## TO BE DONE
Rewrite all of the records below, replacing every "developed" with "processed" and leaving everything else unchanged.

## EXERCISE INPUT

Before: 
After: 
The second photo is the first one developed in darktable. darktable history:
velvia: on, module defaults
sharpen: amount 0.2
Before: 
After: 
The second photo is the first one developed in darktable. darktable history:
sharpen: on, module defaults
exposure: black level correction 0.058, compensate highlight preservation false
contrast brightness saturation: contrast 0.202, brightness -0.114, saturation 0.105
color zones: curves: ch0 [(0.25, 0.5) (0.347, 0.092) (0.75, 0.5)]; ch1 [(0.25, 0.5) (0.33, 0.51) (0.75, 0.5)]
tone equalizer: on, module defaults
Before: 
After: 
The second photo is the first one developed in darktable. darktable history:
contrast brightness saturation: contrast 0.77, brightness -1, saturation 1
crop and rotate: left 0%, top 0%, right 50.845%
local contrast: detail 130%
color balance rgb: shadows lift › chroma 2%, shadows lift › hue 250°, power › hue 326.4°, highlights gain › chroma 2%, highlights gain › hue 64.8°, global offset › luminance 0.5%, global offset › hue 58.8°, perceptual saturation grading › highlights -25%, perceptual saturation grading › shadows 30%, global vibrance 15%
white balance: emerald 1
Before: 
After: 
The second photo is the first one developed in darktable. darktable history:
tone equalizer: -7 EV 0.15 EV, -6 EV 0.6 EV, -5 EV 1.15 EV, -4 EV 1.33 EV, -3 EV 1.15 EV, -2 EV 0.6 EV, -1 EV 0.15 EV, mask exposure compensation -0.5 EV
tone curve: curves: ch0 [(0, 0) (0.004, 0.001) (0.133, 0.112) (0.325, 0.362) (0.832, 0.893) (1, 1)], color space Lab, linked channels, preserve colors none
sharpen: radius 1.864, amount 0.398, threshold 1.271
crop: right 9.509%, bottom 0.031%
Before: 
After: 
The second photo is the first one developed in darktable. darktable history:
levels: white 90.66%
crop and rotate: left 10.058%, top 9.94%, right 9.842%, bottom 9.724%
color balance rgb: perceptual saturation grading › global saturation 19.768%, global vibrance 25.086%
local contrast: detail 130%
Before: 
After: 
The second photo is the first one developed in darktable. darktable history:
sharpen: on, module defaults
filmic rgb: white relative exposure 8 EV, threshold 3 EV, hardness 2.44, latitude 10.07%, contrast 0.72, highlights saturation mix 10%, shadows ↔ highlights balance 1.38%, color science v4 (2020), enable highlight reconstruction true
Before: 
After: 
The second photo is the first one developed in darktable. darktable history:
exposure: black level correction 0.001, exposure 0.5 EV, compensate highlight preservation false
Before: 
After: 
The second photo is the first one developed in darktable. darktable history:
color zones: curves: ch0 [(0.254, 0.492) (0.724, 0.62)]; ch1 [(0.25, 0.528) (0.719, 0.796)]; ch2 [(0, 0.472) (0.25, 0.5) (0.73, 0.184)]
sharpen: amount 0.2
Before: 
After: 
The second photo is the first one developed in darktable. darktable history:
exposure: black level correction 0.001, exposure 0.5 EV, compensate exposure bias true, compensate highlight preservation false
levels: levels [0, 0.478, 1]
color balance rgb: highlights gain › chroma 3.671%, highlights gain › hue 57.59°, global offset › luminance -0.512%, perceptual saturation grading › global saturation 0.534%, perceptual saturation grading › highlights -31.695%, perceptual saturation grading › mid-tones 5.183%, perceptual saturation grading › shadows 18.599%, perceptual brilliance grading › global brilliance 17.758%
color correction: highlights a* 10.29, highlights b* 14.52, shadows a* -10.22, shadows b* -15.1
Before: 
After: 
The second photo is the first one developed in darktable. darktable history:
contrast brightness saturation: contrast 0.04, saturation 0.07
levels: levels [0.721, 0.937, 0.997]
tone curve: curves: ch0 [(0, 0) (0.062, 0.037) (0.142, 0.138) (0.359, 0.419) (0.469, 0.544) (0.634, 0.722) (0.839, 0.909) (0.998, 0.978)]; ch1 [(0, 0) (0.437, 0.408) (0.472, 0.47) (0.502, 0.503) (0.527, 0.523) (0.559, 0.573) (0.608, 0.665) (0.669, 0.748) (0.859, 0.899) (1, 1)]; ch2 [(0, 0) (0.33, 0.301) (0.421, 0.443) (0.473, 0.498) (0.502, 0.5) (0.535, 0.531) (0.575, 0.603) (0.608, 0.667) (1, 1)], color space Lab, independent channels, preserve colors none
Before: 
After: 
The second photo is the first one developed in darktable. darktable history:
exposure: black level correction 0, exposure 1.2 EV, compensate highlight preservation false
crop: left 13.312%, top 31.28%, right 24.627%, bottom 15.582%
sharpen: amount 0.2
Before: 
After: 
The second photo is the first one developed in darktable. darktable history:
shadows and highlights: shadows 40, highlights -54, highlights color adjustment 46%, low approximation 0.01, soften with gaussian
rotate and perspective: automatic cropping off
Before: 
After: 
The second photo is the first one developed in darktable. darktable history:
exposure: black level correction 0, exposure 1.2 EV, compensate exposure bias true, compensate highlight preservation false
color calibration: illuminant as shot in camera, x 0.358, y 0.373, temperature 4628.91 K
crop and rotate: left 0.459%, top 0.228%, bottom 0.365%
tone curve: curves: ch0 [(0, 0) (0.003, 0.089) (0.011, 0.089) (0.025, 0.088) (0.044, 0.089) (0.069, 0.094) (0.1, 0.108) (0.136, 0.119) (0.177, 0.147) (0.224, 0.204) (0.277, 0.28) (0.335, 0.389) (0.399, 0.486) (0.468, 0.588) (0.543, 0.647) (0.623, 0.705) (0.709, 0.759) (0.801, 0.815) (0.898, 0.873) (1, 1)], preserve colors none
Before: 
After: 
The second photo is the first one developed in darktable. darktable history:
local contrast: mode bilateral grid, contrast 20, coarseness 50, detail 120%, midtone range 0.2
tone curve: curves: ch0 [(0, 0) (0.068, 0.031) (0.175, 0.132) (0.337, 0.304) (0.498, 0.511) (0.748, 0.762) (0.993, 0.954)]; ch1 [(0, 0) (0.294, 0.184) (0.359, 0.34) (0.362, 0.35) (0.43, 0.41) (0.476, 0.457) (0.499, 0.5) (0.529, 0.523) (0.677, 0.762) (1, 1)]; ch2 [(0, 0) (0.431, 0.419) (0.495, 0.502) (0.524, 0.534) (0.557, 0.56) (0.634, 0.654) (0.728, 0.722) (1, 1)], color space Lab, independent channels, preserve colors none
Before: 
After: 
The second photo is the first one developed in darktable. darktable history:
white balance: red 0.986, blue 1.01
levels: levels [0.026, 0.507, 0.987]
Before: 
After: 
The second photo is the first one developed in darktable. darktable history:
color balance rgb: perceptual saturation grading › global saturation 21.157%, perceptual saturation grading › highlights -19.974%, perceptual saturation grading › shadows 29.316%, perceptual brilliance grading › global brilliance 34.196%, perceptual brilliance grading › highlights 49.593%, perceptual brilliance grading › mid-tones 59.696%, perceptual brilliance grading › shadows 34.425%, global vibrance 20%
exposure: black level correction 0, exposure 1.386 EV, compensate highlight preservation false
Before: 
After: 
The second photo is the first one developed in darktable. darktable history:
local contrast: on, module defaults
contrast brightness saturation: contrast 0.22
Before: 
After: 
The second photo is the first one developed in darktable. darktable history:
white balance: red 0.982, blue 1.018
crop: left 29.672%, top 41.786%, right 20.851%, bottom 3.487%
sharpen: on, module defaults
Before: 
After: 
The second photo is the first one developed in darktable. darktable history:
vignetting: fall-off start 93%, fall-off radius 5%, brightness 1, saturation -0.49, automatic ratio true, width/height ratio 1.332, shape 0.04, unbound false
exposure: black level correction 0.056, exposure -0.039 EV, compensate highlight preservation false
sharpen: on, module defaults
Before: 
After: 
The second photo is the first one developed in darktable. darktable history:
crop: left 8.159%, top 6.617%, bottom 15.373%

## THE SOLUTION
Before: 
After: 
The second photo is the first one processed in darktable. darktable history:
velvia: on, module defaults
sharpen: amount 0.2
Before: 
After: 
The second photo is the first one processed in darktable. darktable history:
sharpen: on, module defaults
exposure: black level correction 0.058, compensate highlight preservation false
contrast brightness saturation: contrast 0.202, brightness -0.114, saturation 0.105
color zones: curves: ch0 [(0.25, 0.5) (0.347, 0.092) (0.75, 0.5)]; ch1 [(0.25, 0.5) (0.33, 0.51) (0.75, 0.5)]
tone equalizer: on, module defaults
Before: 
After: 
The second photo is the first one processed in darktable. darktable history:
contrast brightness saturation: contrast 0.77, brightness -1, saturation 1
crop and rotate: left 0%, top 0%, right 50.845%
local contrast: detail 130%
color balance rgb: shadows lift › chroma 2%, shadows lift › hue 250°, power › hue 326.4°, highlights gain › chroma 2%, highlights gain › hue 64.8°, global offset › luminance 0.5%, global offset › hue 58.8°, perceptual saturation grading › highlights -25%, perceptual saturation grading › shadows 30%, global vibrance 15%
white balance: emerald 1
Before: 
After: 
The second photo is the first one processed in darktable. darktable history:
tone equalizer: -7 EV 0.15 EV, -6 EV 0.6 EV, -5 EV 1.15 EV, -4 EV 1.33 EV, -3 EV 1.15 EV, -2 EV 0.6 EV, -1 EV 0.15 EV, mask exposure compensation -0.5 EV
tone curve: curves: ch0 [(0, 0) (0.004, 0.001) (0.133, 0.112) (0.325, 0.362) (0.832, 0.893) (1, 1)], color space Lab, linked channels, preserve colors none
sharpen: radius 1.864, amount 0.398, threshold 1.271
crop: right 9.509%, bottom 0.031%
Before: 
After: 
The second photo is the first one processed in darktable. darktable history:
levels: white 90.66%
crop and rotate: left 10.058%, top 9.94%, right 9.842%, bottom 9.724%
color balance rgb: perceptual saturation grading › global saturation 19.768%, global vibrance 25.086%
local contrast: detail 130%
Before: 
After: 
The second photo is the first one processed in darktable. darktable history:
sharpen: on, module defaults
filmic rgb: white relative exposure 8 EV, threshold 3 EV, hardness 2.44, latitude 10.07%, contrast 0.72, highlights saturation mix 10%, shadows ↔ highlights balance 1.38%, color science v4 (2020), enable highlight reconstruction true
Before: 
After: 
The second photo is the first one processed in darktable. darktable history:
exposure: black level correction 0.001, exposure 0.5 EV, compensate highlight preservation false
Before: 
After: 
The second photo is the first one processed in darktable. darktable history:
color zones: curves: ch0 [(0.254, 0.492) (0.724, 0.62)]; ch1 [(0.25, 0.528) (0.719, 0.796)]; ch2 [(0, 0.472) (0.25, 0.5) (0.73, 0.184)]
sharpen: amount 0.2
Before: 
After: 
The second photo is the first one processed in darktable. darktable history:
exposure: black level correction 0.001, exposure 0.5 EV, compensate exposure bias true, compensate highlight preservation false
levels: levels [0, 0.478, 1]
color balance rgb: highlights gain › chroma 3.671%, highlights gain › hue 57.59°, global offset › luminance -0.512%, perceptual saturation grading › global saturation 0.534%, perceptual saturation grading › highlights -31.695%, perceptual saturation grading › mid-tones 5.183%, perceptual saturation grading › shadows 18.599%, perceptual brilliance grading › global brilliance 17.758%
color correction: highlights a* 10.29, highlights b* 14.52, shadows a* -10.22, shadows b* -15.1
Before: 
After: 
The second photo is the first one processed in darktable. darktable history:
contrast brightness saturation: contrast 0.04, saturation 0.07
levels: levels [0.721, 0.937, 0.997]
tone curve: curves: ch0 [(0, 0) (0.062, 0.037) (0.142, 0.138) (0.359, 0.419) (0.469, 0.544) (0.634, 0.722) (0.839, 0.909) (0.998, 0.978)]; ch1 [(0, 0) (0.437, 0.408) (0.472, 0.47) (0.502, 0.503) (0.527, 0.523) (0.559, 0.573) (0.608, 0.665) (0.669, 0.748) (0.859, 0.899) (1, 1)]; ch2 [(0, 0) (0.33, 0.301) (0.421, 0.443) (0.473, 0.498) (0.502, 0.5) (0.535, 0.531) (0.575, 0.603) (0.608, 0.667) (1, 1)], color space Lab, independent channels, preserve colors none
Before: 
After: 
The second photo is the first one processed in darktable. darktable history:
exposure: black level correction 0, exposure 1.2 EV, compensate highlight preservation false
crop: left 13.312%, top 31.28%, right 24.627%, bottom 15.582%
sharpen: amount 0.2
Before: 
After: 
The second photo is the first one processed in darktable. darktable history:
shadows and highlights: shadows 40, highlights -54, highlights color adjustment 46%, low approximation 0.01, soften with gaussian
rotate and perspective: automatic cropping off
Before: 
After: 
The second photo is the first one processed in darktable. darktable history:
exposure: black level correction 0, exposure 1.2 EV, compensate exposure bias true, compensate highlight preservation false
color calibration: illuminant as shot in camera, x 0.358, y 0.373, temperature 4628.91 K
crop and rotate: left 0.459%, top 0.228%, bottom 0.365%
tone curve: curves: ch0 [(0, 0) (0.003, 0.089) (0.011, 0.089) (0.025, 0.088) (0.044, 0.089) (0.069, 0.094) (0.1, 0.108) (0.136, 0.119) (0.177, 0.147) (0.224, 0.204) (0.277, 0.28) (0.335, 0.389) (0.399, 0.486) (0.468, 0.588) (0.543, 0.647) (0.623, 0.705) (0.709, 0.759) (0.801, 0.815) (0.898, 0.873) (1, 1)], preserve colors none
Before: 
After: 
The second photo is the first one processed in darktable. darktable history:
local contrast: mode bilateral grid, contrast 20, coarseness 50, detail 120%, midtone range 0.2
tone curve: curves: ch0 [(0, 0) (0.068, 0.031) (0.175, 0.132) (0.337, 0.304) (0.498, 0.511) (0.748, 0.762) (0.993, 0.954)]; ch1 [(0, 0) (0.294, 0.184) (0.359, 0.34) (0.362, 0.35) (0.43, 0.41) (0.476, 0.457) (0.499, 0.5) (0.529, 0.523) (0.677, 0.762) (1, 1)]; ch2 [(0, 0) (0.431, 0.419) (0.495, 0.502) (0.524, 0.534) (0.557, 0.56) (0.634, 0.654) (0.728, 0.722) (1, 1)], color space Lab, independent channels, preserve colors none
Before: 
After: 
The second photo is the first one processed in darktable. darktable history:
white balance: red 0.986, blue 1.01
levels: levels [0.026, 0.507, 0.987]
Before: 
After: 
The second photo is the first one processed in darktable. darktable history:
color balance rgb: perceptual saturation grading › global saturation 21.157%, perceptual saturation grading › highlights -19.974%, perceptual saturation grading › shadows 29.316%, perceptual brilliance grading › global brilliance 34.196%, perceptual brilliance grading › highlights 49.593%, perceptual brilliance grading › mid-tones 59.696%, perceptual brilliance grading › shadows 34.425%, global vibrance 20%
exposure: black level correction 0, exposure 1.386 EV, compensate highlight preservation false
Before: 
After: 
The second photo is the first one processed in darktable. darktable history:
local contrast: on, module defaults
contrast brightness saturation: contrast 0.22
Before: 
After: 
The second photo is the first one processed in darktable. darktable history:
white balance: red 0.982, blue 1.018
crop: left 29.672%, top 41.786%, right 20.851%, bottom 3.487%
sharpen: on, module defaults
Before: 
After: 
The second photo is the first one processed in darktable. darktable history:
vignetting: fall-off start 93%, fall-off radius 5%, brightness 1, saturation -0.49, automatic ratio true, width/height ratio 1.332, shape 0.04, unbound false
exposure: black level correction 0.056, exposure -0.039 EV, compensate highlight preservation false
sharpen: on, module defaults
Before: 
After: 
The second photo is the first one processed in darktable. darktable history:
crop: left 8.159%, top 6.617%, bottom 15.373%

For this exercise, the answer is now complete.